O segundo projeto chinês envolve a construção de um porto multifuncional em Terra do Fogo, perto da Antártica argentina. A China pressionou as autoridades nacionais e locais para sua rápida realização. Esse projeto, avaliado em US$ 300 milhões, reflete a tendência dos investimentos chineses na América Latina: milhões de dólares sem considerar os impactos ambientais nem geopolíticos, informa o ISDP.
A expansão chinesa na Patagônia e na Terra do Fogo é um processo em evolução que merece ser monitorado de perto, ressalta o ISDP.
“A Argentina tem uma dependência crescente da China, onde as implicações econômicas aprisionaram o país em uma relação difícil de romper”, disse Tapia. “Isso faz parte da estratégia da China de estabelecer um núcleo de influência na região, levantando preocupações sobre uma possível africanização.”
A presença chinesa levanta preocupações sobre o controle das comunicações em caso de conflito, desafiando a segurança do hemisfério, disse Tapia. “O fato de a China não fazer e não querer fazer parte do Tratado Interamericano de Assistência Recíproca levanta questões sobre as garantias em situações de crise.”
Independência
De acordo com o ISDP, espera-se um aumento da presença da China na Argentina, devido à sua localização estratégica, recursos naturais e distância de zonas de conflito.
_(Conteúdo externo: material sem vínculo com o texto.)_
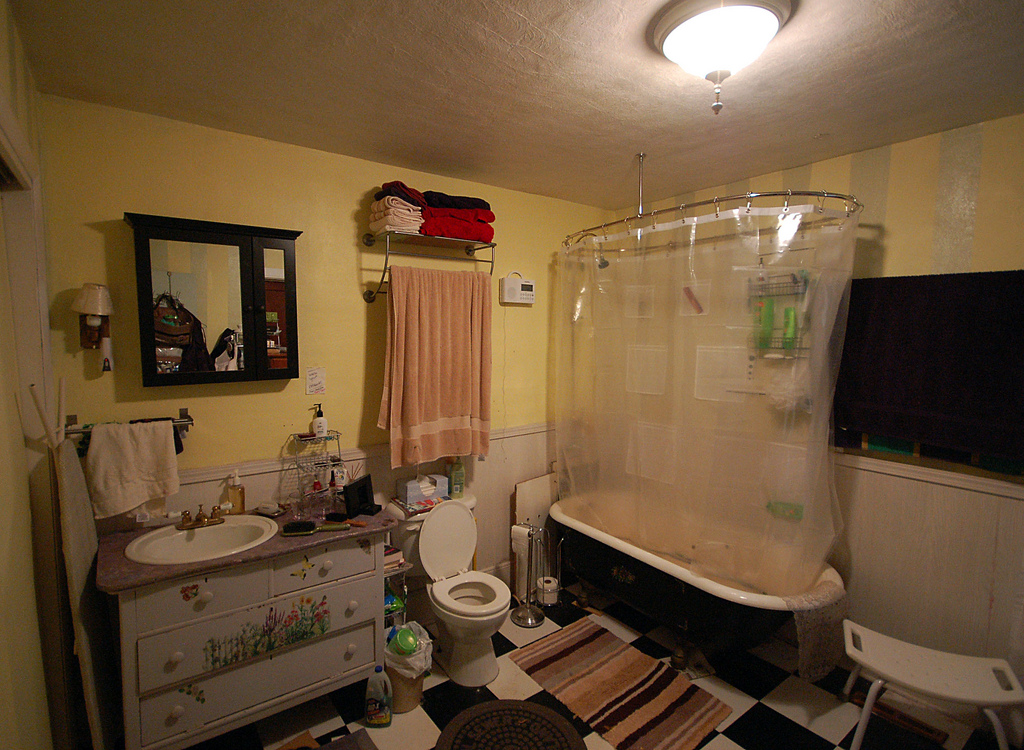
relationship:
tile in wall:
[861, 125, 1014, 277] [604, 94, 1021, 658]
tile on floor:
[759, 673, 861, 745] [196, 558, 1019, 746]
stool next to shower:
[840, 617, 1023, 750] [536, 181, 863, 703]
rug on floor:
[513, 609, 730, 745] [196, 558, 1019, 746]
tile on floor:
[487, 645, 554, 716] [208, 587, 978, 746]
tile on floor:
[412, 675, 505, 730] [208, 587, 978, 746]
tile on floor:
[759, 673, 861, 745] [208, 587, 978, 746]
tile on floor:
[687, 670, 758, 737] [208, 587, 978, 746]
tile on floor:
[716, 703, 830, 739] [286, 608, 989, 741]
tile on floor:
[417, 678, 500, 732] [286, 608, 989, 741]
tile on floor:
[748, 684, 856, 738] [208, 587, 978, 746]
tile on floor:
[498, 601, 559, 644] [208, 587, 978, 746]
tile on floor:
[759, 673, 861, 745] [25, 577, 1022, 745]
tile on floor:
[759, 673, 861, 745] [415, 589, 973, 725]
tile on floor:
[759, 673, 861, 745] [123, 534, 949, 734]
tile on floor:
[750, 627, 814, 681] [196, 558, 1019, 746]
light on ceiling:
[642, 0, 798, 127] [32, 5, 1019, 215]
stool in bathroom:
[834, 611, 1015, 744] [1, 0, 1020, 748]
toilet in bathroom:
[394, 490, 519, 696] [1, 0, 1020, 748]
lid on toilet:
[423, 503, 471, 573] [417, 488, 515, 691]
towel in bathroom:
[365, 248, 474, 454] [130, 136, 900, 665]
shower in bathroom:
[544, 192, 867, 667] [1, 0, 1020, 748]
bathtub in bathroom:
[551, 487, 843, 653] [28, 135, 1012, 740]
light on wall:
[74, 279, 119, 366] [39, 95, 610, 634]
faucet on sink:
[173, 500, 222, 529] [129, 496, 278, 564]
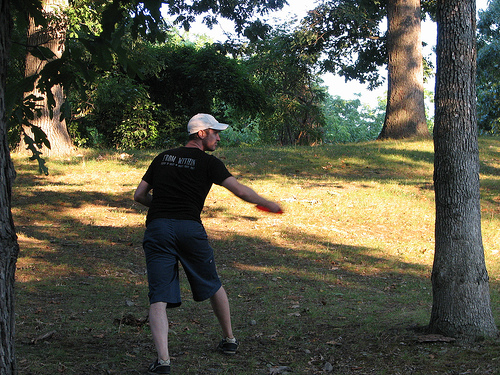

A China parece se concentrar no controle de áreas logísticas cruciais, em vez de buscar a prosperidade econômica no hemisfério sul, destacou.
“O governo argentino deve manter sua independência da China e da Rússia, para evitar possíveis pressões econômicas, como as exercidas por Pequim no Sri Lanka, onde obteve o controle de um porto. É vital evitar a dependência e manter a soberania nacional, já que a China busca exercer controle sobre a Argentina”, reiterou Tapia.